### WORK ITEM
The answer should hold exactly the lines of the entries below from the one containing "условиями обработки" through the last line, both included.

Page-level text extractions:
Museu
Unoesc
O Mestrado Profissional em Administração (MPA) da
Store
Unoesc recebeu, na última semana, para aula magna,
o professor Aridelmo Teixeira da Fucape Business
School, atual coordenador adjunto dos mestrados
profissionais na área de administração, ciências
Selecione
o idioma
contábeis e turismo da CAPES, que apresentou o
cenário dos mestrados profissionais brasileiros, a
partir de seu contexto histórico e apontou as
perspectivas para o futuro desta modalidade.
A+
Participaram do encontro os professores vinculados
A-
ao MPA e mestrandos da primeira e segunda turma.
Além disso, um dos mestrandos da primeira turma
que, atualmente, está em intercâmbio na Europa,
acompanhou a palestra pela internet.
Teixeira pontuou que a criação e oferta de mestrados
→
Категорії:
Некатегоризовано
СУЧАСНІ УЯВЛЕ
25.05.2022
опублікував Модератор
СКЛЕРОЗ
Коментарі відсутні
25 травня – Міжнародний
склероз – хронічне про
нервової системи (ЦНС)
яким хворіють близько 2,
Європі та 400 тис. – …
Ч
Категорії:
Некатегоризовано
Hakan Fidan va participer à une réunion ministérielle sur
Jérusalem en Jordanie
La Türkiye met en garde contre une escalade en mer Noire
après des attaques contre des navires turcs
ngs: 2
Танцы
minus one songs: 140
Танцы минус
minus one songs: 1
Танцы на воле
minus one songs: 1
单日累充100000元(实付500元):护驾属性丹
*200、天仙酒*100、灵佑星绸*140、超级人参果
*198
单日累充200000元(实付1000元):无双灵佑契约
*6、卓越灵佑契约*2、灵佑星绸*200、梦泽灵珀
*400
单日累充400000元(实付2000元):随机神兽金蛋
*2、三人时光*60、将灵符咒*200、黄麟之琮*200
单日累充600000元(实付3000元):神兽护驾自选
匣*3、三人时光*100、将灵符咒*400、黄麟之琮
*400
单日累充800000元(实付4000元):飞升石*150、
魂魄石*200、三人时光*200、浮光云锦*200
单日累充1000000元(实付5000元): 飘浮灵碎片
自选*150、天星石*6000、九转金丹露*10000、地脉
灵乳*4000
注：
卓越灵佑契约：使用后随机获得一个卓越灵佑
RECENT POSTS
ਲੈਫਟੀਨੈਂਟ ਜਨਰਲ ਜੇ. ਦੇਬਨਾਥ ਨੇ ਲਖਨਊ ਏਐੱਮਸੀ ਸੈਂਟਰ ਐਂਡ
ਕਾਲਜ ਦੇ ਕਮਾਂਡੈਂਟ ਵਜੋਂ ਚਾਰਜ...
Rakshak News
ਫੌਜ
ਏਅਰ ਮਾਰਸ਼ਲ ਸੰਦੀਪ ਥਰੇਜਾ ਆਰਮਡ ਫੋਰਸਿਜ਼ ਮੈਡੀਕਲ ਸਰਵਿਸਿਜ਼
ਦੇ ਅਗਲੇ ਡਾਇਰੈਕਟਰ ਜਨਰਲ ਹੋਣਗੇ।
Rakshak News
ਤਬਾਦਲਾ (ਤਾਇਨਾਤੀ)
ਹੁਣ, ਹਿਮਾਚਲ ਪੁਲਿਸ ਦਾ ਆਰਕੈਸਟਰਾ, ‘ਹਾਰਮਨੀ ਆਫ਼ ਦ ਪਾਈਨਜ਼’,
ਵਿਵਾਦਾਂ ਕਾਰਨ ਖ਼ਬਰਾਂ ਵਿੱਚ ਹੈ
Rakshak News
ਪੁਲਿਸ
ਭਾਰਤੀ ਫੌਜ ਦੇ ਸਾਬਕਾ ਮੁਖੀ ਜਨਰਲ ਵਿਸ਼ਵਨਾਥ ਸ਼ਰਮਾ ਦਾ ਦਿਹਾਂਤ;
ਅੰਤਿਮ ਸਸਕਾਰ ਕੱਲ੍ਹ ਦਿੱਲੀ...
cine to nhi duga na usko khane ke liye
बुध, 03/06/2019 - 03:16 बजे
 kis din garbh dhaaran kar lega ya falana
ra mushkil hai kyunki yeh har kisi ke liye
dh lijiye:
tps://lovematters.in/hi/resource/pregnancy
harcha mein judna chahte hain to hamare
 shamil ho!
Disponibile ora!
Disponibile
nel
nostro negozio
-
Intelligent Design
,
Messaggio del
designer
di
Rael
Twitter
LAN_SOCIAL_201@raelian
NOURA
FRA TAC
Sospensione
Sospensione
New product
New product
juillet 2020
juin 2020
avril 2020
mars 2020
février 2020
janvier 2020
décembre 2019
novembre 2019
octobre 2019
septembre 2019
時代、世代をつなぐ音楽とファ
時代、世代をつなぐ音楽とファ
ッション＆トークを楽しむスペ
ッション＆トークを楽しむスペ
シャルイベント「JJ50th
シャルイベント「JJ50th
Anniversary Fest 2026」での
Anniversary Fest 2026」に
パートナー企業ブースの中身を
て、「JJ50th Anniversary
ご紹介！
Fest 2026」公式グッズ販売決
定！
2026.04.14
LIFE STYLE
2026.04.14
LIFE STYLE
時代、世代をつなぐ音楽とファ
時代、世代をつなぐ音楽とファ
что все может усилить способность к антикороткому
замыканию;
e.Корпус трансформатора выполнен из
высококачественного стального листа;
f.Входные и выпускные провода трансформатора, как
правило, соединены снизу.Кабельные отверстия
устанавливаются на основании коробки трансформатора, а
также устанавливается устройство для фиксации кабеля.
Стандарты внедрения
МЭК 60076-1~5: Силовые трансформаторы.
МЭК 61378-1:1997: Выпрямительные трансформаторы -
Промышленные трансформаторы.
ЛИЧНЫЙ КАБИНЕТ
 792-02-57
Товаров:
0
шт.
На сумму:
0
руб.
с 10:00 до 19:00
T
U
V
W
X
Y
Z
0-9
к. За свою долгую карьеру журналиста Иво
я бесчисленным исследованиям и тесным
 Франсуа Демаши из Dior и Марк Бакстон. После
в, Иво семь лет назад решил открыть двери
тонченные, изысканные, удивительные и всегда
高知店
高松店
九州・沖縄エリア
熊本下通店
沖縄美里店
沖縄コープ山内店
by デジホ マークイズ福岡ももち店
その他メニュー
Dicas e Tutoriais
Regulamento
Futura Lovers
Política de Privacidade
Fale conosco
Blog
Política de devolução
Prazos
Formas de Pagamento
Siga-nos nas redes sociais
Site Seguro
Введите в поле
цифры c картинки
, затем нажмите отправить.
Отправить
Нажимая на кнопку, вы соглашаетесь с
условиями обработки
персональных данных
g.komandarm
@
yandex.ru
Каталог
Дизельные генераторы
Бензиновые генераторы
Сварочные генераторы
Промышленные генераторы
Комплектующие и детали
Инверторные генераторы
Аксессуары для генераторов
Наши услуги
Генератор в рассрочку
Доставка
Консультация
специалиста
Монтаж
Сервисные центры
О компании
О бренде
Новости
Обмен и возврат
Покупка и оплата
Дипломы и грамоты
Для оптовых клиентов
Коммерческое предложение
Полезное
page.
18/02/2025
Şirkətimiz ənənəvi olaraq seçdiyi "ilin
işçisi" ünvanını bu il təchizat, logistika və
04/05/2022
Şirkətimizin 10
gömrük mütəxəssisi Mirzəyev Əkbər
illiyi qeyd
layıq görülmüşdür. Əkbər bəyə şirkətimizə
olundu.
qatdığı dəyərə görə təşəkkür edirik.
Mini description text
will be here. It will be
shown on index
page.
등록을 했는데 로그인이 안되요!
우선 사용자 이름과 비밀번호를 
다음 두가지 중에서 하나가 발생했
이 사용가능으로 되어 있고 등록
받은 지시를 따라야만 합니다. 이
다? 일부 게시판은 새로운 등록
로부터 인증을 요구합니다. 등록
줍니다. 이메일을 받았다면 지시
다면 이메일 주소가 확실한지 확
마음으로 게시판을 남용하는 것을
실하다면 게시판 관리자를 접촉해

### EXERCISE OUTPUT
условиями обработки
персональных данных
g.komandarm
@
yandex.ru
Каталог
Дизельные генераторы
Бензиновые генераторы
Сварочные генераторы
Промышленные генераторы
Комплектующие и детали
Инверторные генераторы
Аксессуары для генераторов
Наши услуги
Генератор в рассрочку
Доставка
Консультация
специалиста
Монтаж
Сервисные центры
О компании
О бренде
Новости
Обмен и возврат
Покупка и оплата
Дипломы и грамоты
Для оптовых клиентов
Коммерческое предложение
Полезное
page.
18/02/2025
Şirkətimiz ənənəvi olaraq seçdiyi "ilin
işçisi" ünvanını bu il təchizat, logistika və
04/05/2022
Şirkətimizin 10
gömrük mütəxəssisi Mirzəyev Əkbər
illiyi qeyd
layıq görülmüşdür. Əkbər bəyə şirkətimizə
olundu.
qatdığı dəyərə görə təşəkkür edirik.
Mini description text
will be here. It will be
shown on index
page.
등록을 했는데 로그인이 안되요!
우선 사용자 이름과 비밀번호를 
다음 두가지 중에서 하나가 발생했
이 사용가능으로 되어 있고 등록
받은 지시를 따라야만 합니다. 이
다? 일부 게시판은 새로운 등록
로부터 인증을 요구합니다. 등록
줍니다. 이메일을 받았다면 지시
다면 이메일 주소가 확실한지 확
마음으로 게시판을 남용하는 것을
실하다면 게시판 관리자를 접촉해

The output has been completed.